Thanks for the info and link Oko. Unfortunately, my keyboard doesn't have a PS2 connector. It has what looks to be something similar to an RJ45 connector though more flat. My first guess is it's maybe a terminal keyboard, though I'm not sure as I haven't really looked into it yet. It's been sitting in the closet for a few years.


----------



## Deleted member 9563 (Jul 31, 2016)

protocelt said:


> Thanks for the info and link Oko. Unfortunately, my keyboard doesn't have a PS2 connector. It has what looks to be something similar to an RJ45 connector though more flat. My first guess is it's maybe a terminal keyboard, though I'm not sure as I haven't really looked into it yet. It's been sitting in the closet for a few years.



That's the standard model M connector. It's called a shielded data link connector. The cables supplied with them have that on one end and give you a choice of long, short, coiled, and various connectors. If you're talking about the other end, then yes, perhaps it is for a terminal but I seem to recall RJ type connectors used on some computers as well.


----------



## protocelt (Jul 31, 2016)

OJ said:


> That's the standard model M connector. It's called a shielded data link connector. The cables supplied with them have that on one end and give you choice of long, short, coiled, and various connectors.


Yep, that is it. 

Edit: I did not get the keyboard with a cord so I'll look into finding one somewhere. I was unaware different cable types were available for it.


----------



## recluce (Aug 8, 2016)

Cherry G-80 keyboard with blue (click) switches - I wish there were "Beastie" key caps available to replace those ugly Windows key caps...

FreeBSD 10-Stable User - I am not a coder but more an IT security and IT management guy.


----------



## Snurg (Aug 27, 2016)

Oko seems not to be the only IBM type 139403 ashtray addict here 



protocelt said:


> I did not get the keyboard with a cord so I'll look into finding one somewhere.

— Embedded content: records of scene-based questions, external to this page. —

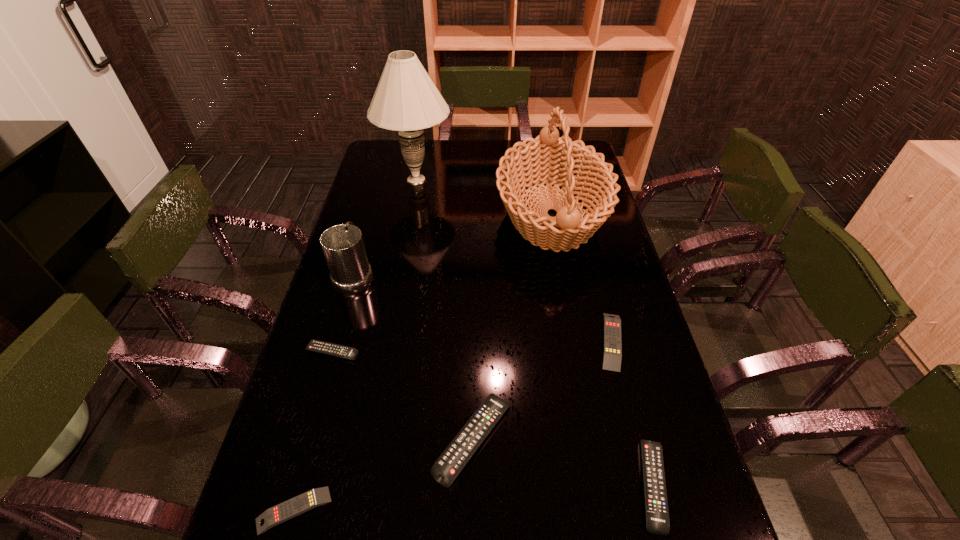
Find the location of `vacant area at the far edge`. vacant area at the far edge is located at coordinates (490, 163).

In the image, there is a desktop. Find the location of `vacant space at the left edge`. vacant space at the left edge is located at coordinates (383, 239).

Where is `free region at the right edge of the desktop`? The height and width of the screenshot is (540, 960). free region at the right edge of the desktop is located at coordinates (625, 379).

Image resolution: width=960 pixels, height=540 pixels. What are the coordinates of `empty space between the smaller yellow remote control and the bigger yellow remote control` in the screenshot? It's located at (452, 426).

Locate an element on the screen. vacant point located between the tallest object and the third remote control from right to left is located at coordinates (444, 309).

This screenshot has height=540, width=960. I want to click on empty space that is in between the rightmost black remote control and the seventh shortest object, so click(x=602, y=350).

Find the location of `free space that is in between the bigger yellow remote control and the beige lampshade`. free space that is in between the bigger yellow remote control and the beige lampshade is located at coordinates (514, 260).

Identify the location of vacant space in between the third tallest object and the biggest black remote control. (414, 356).

In order to click on empty space that is in between the second tallest object and the lampshade in this screenshot , I will do `click(484, 198)`.

This screenshot has height=540, width=960. I want to click on vacant area that lies between the sixth shortest object and the third remote control from left to right, so click(414, 356).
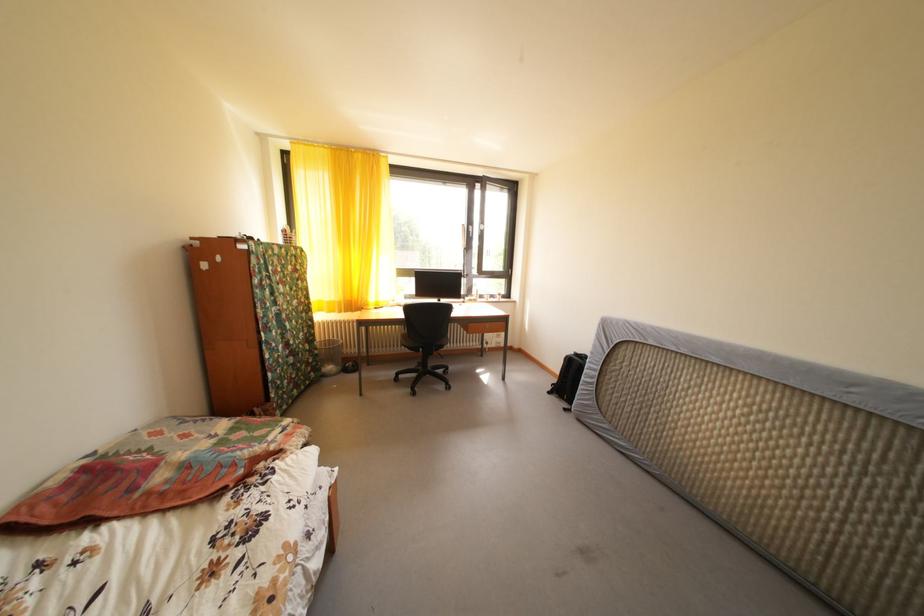
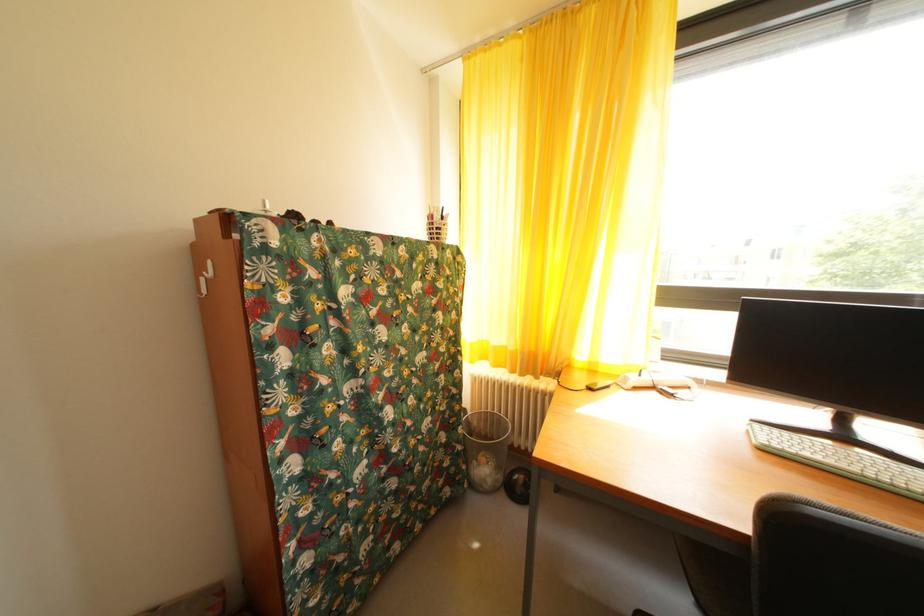
Where in the second image is the point corresponding to [325,358] from the first image?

If US layout, I would buy it even without cable


----------



## wblock@ (Aug 28, 2016)

If there were a standard layout 87-key keyboard _without_ mechanical switches, I would be interested.  All seem to the mechanical type, and most mess up the layout to save space.  I've been tempted to saw the useless numeric keypad off a normal keyboard and just patch the PC board traces.


----------



## Snurg (Aug 28, 2016)

wblock@ said:


> If there were a standard layout 87-key keyboard _without_ mechanical switches, I would be interested.


Maybe a touchscreen keyboard?


wblock@ said:


> ...most mess up the layout to save space.


Worst IMHO is the windows key. Fortunately old keyboards lack it.



wblock@ said:


> I've been tempted to saw the useless numeric keypad off a normal keyboard and just patch the PC board traces.


This is a thing I never understood. The BIOSes of many Eastern Bloc PC-AT clones back in the 1980s supported PC and XT keyboards (these without numpad), translated the different scancode map, but in the West none did.


----------



## zirias@ (Aug 28, 2016)

As a long time fan of the Cherry RS6000, I nowadays use the incredibly cheap Logitech K120. Feels nearly as good and really costs nothing. I actually like it having those "windows keys", they can do other useful things like compose and extra meta keys for shortcuts


----------



## wblock@ (Aug 28, 2016)

Snurg said:


> Maybe a touchscreen keyboard?


No, I mean I find mechanical clicky keyboards unpleasant.  Cheap rubber dome switches are fine.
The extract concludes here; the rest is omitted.